Apesar deste aparente fecho de fronteiras à China, os EUA terão forçosamente de se abrir mais a outras economias, pois a produção nacional americana não compensará com a rapidez e custo desejados o que antes era comprado à China, tanto mais que, pensemos na Apple, as cadeias de produção transnacionais não são, num contexto deprodutos de tecnologia de ponta produzidos em just in time, instantaneamente ajustáveis. A manutenção do actual nível da procura americana irá obrigar a outras aberturas,depois deste anunciado fecho. Não há, nem sequer é desejável, para os próprios, um America First. Já dizia, há vários séculos atrás, um dos economistas clássicos, David Ricardo (judeu de raízes portuguesas), sobre o comércio internacional, que as vantagens comparativas de cada país eram mutuamente benéficas, pois cada um produz aquilo em que é mais eficiente assegurando aos consumidores preços mais baixos, relativamente ao preço em economia fechada.

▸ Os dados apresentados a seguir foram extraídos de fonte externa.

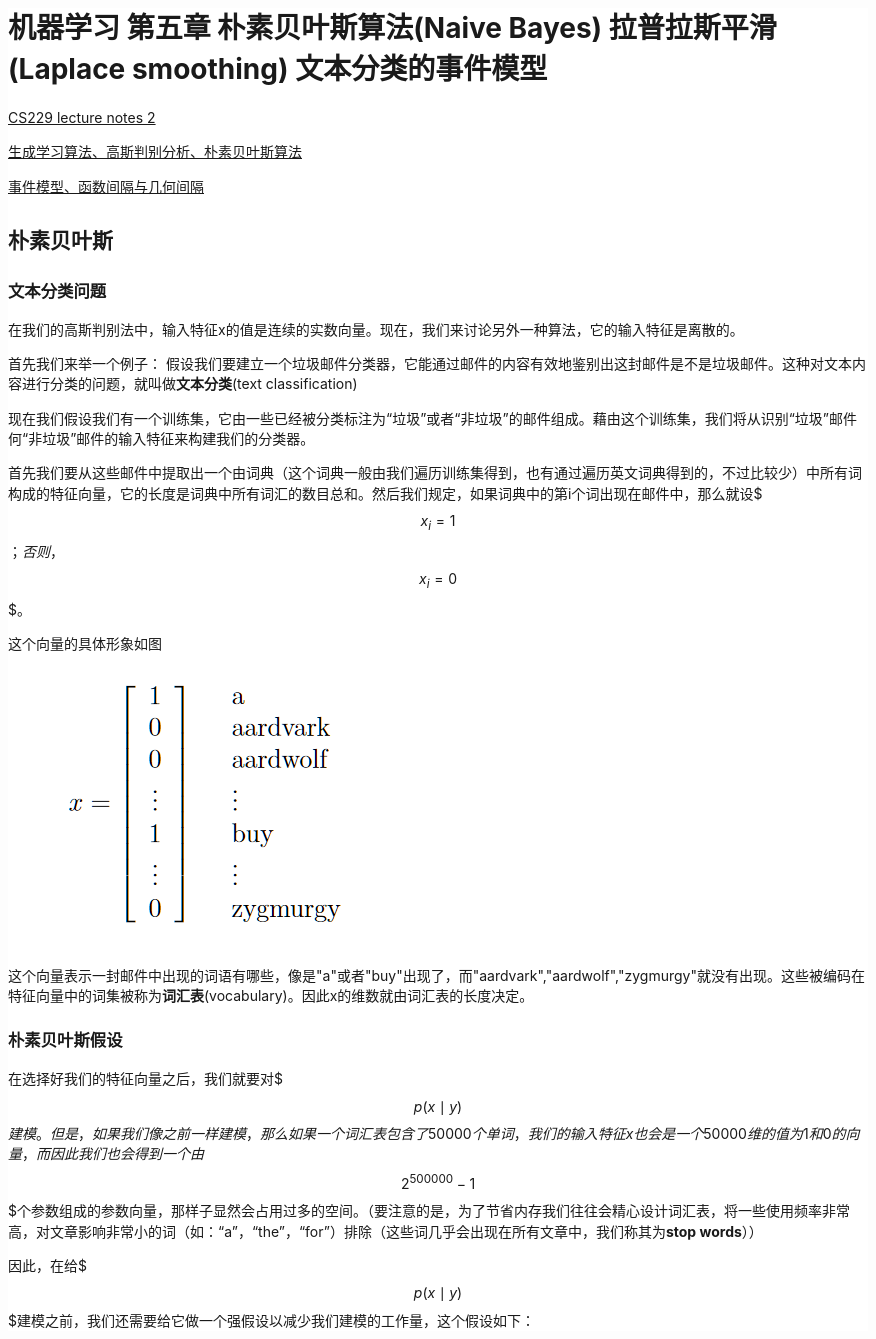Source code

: # 机器学习 第五章 朴素贝叶斯算法(Naive Bayes) 拉普拉斯平滑(Laplace smoothing) 文本分类的事件模型

[CS229 lecture notes 2](http://cs229.stanford.edu/notes/cs229-notes2.pdf)

[生成学习算法、高斯判别分析、朴素贝叶斯算法](http://nbviewer.jupyter.org/github/zlotus/notes-LSJU-machine-learning/blob/master/chapter05.ipynb)

[事件模型、函数间隔与几何间隔](http://nbviewer.jupyter.org/github/zlotus/notes-LSJU-machine-learning/blob/master/chapter06.ipynb)

## 朴素贝叶斯

### 文本分类问题

在我们的高斯判别法中，输入特征x的值是连续的实数向量。现在，我们来讨论另外一种算法，它的输入特征是离散的。

首先我们来举一个例子：
假设我们要建立一个垃圾邮件分类器，它能通过邮件的内容有效地鉴别出这封邮件是不是垃圾邮件。这种对文本内容进行分类的问题，就叫做**文本分类**(text classification)

现在我们假设我们有一个训练集，它由一些已经被分类标注为“垃圾”或者“非垃圾”的邮件组成。藉由这个训练集，我们将从识别“垃圾”邮件何“非垃圾”邮件的输入特征来构建我们的分类器。

首先我们要从这些邮件中提取出一个由词典（这个词典一般由我们遍历训练集得到，也有通过遍历英文词典得到的，不过比较少）中所有词构成的特征向量，它的长度是词典中所有词汇的数目总和。然后我们规定，如果词典中的第i个词出现在邮件中，那么就设$$$x_i=1$$$；否则，$$$x_i=0$$$。

这个向量的具体形象如图

![](img\ml5-1.png)

这个向量表示一封邮件中出现的词语有哪些，像是"a"或者"buy"出现了，而"aardvark","aardwolf","zygmurgy"就没有出现。这些被编码在特征向量中的词集被称为**词汇表**(vocabulary)。因此x的维数就由词汇表的长度决定。

### 朴素贝叶斯假设

在选择好我们的特征向量之后，我们就要对$$$p(x\mid y)$$$建模。但是，如果我们像之前一样建模，那么如果一个词汇表包含了50000个单词，我们的输入特征x也会是一个50000维的值为1和0的向量，而因此我们也会得到一个由$$$2^{500000}-1$$$个参数组成的参数向量，那样子显然会占用过多的空间。（要注意的是，为了节省内存我们往往会精心设计词汇表，将一些使用频率非常高，对文章影响非常小的词（如：“a”，“the”，“for”）排除（这些词几乎会出现在所有文章中，我们称其为**stop words**））

因此，在给$$$p(x\mid y)$$$建模之前，我们还需要给它做一个强假设以减少我们建模的工作量，这个假设如下：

No meio deste voluntarismo comercial, temos uma relação cada vez mais tensa, no seguimento do caso Skripal, com a Rússia. Entre desconfianças de possíveis ingerências eleitorais russas em democracias ocidentais, temos o fantasma da Guerra Fria bem presente. Um dos problemas para o mundo actual são os protagonistas. Putin é bem mais experiente e perspicaz do que Trump. E esta diferença sente-se e prejudica o mundo, pois Putin nunca escondeu o objectivo de trazer, a qualquer preço, a Rússia de volta ao patamar de potência incontornável no xadrez político mundial, pondo em causa o equilíbrio do sistema internacional tal como o conhecemos.

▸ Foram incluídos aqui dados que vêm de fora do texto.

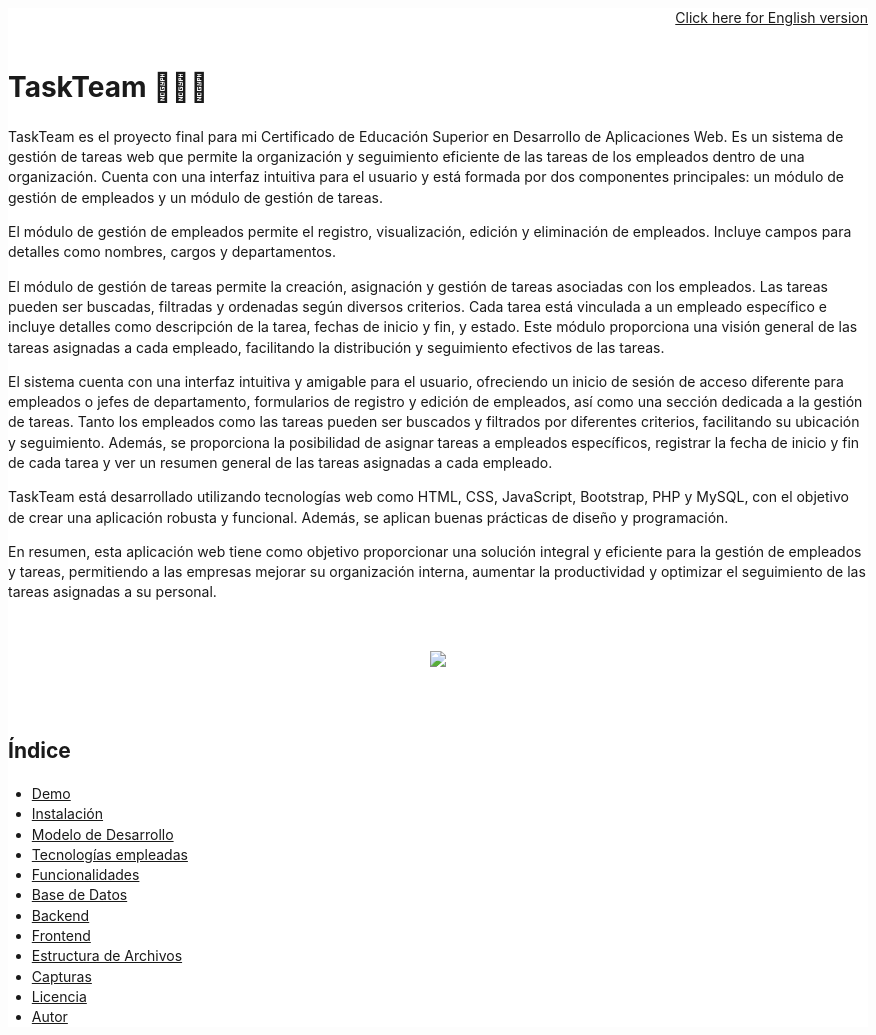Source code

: <p align="right">
	<a href="README.md">Click here for English version</a>
</p>

# TaskTeam 👨🏽‍💻

TaskTeam es el proyecto final para mi Certificado de Educación Superior en Desarrollo de Aplicaciones Web. Es un sistema de gestión de tareas web que permite la organización y seguimiento eficiente de las tareas de los empleados dentro de una organización. Cuenta con una interfaz intuitiva para el usuario y está formada por dos componentes principales: un módulo de gestión de empleados y un módulo de gestión de tareas.

El módulo de gestión de empleados permite el registro, visualización, edición y eliminación de empleados. Incluye campos para detalles como nombres, cargos y departamentos.

El módulo de gestión de tareas permite la creación, asignación y gestión de tareas asociadas con los empleados. Las tareas pueden ser buscadas, filtradas y ordenadas según diversos criterios. Cada tarea está vinculada a un empleado específico e incluye detalles como descripción de la tarea, fechas de inicio y fin, y estado. Este módulo proporciona una visión general de las tareas asignadas a cada empleado, facilitando la distribución y seguimiento efectivos de las tareas.

El sistema cuenta con una interfaz intuitiva y amigable para el usuario, ofreciendo un inicio de sesión de acceso diferente para empleados o jefes de departamento, formularios de registro y edición de empleados, así como una sección dedicada a la gestión de tareas. Tanto los empleados como las tareas pueden ser buscados y filtrados por diferentes criterios, facilitando su ubicación y seguimiento. Además, se proporciona la posibilidad de asignar tareas a empleados específicos, registrar la fecha de inicio y fin de cada tarea y ver un resumen general de las tareas asignadas a cada empleado.

TaskTeam está desarrollado utilizando tecnologías web como HTML, CSS, JavaScript, Bootstrap, PHP y MySQL, con el objetivo de crear una aplicación robusta y funcional. Además, se aplican buenas prácticas de diseño y programación.

En resumen, esta aplicación web tiene como objetivo proporcionar una solución integral y eficiente para la gestión de empleados y tareas, permitiendo a las empresas mejorar su organización interna, aumentar la productividad y optimizar el seguimiento de las tareas asignadas a su personal.

<br>

<p align="center">
  <img src="https://img.shields.io/badge/Estado%20del%20Proyecto-Finalizado-brightgreen"/>
</p>

<br>

## Índice

- [Demo](#demo)
- [Instalación](#instalación)
- [Modelo de Desarrollo](#modelo-de-desarrollo)
- [Tecnologías empleadas](#tecnologías)
- [Funcionalidades](#funcionalidades)
- [Base de Datos](#base-de-datos)
- [Backend](#back-end)
- [Frontend](#front-end)
- [Estructura de Archivos](#estructura-de-archivos)
- [Capturas](#capturas)
- [Licencia](#licencia)
- [Autor](#autor)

Quando deveríamos estar a fazer um esforço internacional para regular os excessos da globalização. Quando deveríamos estar a aprofundar as relações internacionais assentes no multilateralismo, a incluir e a criar boas formas de relacionamento, estamos a abrir conflitos estéreis e desfasados. Claro que, no meio desta situação geopolítica internacional instável, a Europa pouco risca. A Europa, que tem uma forma de organização interestadual diferente de qualquer outra, em que vários Estados soberanos delegam parte dos seus poderes soberanos, numa organização supranacional, não se afirma, ou não estivéssemos a falar de um actor político desprovido de poder duro, e diz que se deveria replicar a União Europeia, construindo uma União Mundial. E não faria sentido, antes de cairmos na utopia, aprofundarmos as regras de boa convivência internacional, bem como definirmos e reforçarmos os entendimentos mínimos entre todos os Estados? Até numa óptica de diminuir a pobreza mundial e criar uma economia global mais inclusiva?

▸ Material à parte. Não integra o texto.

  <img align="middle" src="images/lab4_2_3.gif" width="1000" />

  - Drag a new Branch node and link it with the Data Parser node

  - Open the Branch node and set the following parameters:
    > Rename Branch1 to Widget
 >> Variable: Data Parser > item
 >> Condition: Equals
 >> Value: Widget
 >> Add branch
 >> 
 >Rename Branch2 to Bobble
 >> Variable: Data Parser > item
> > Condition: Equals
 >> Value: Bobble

Quem conseguir olhar de frente para o longo prazo, sem pensar somente nos interesses próprios a curto prazo, daria um forte contributo a este planeta. Da economia, às alterações climáticas. Da livre circulação de pessoas, bens e serviços, ao respeito pelos Direitos Humanos. Faz falta uma Governança Mundial, ademais quando a ONU é posta de lado, por aqueles que querem regressar ao jogo bilateral das grandes potências.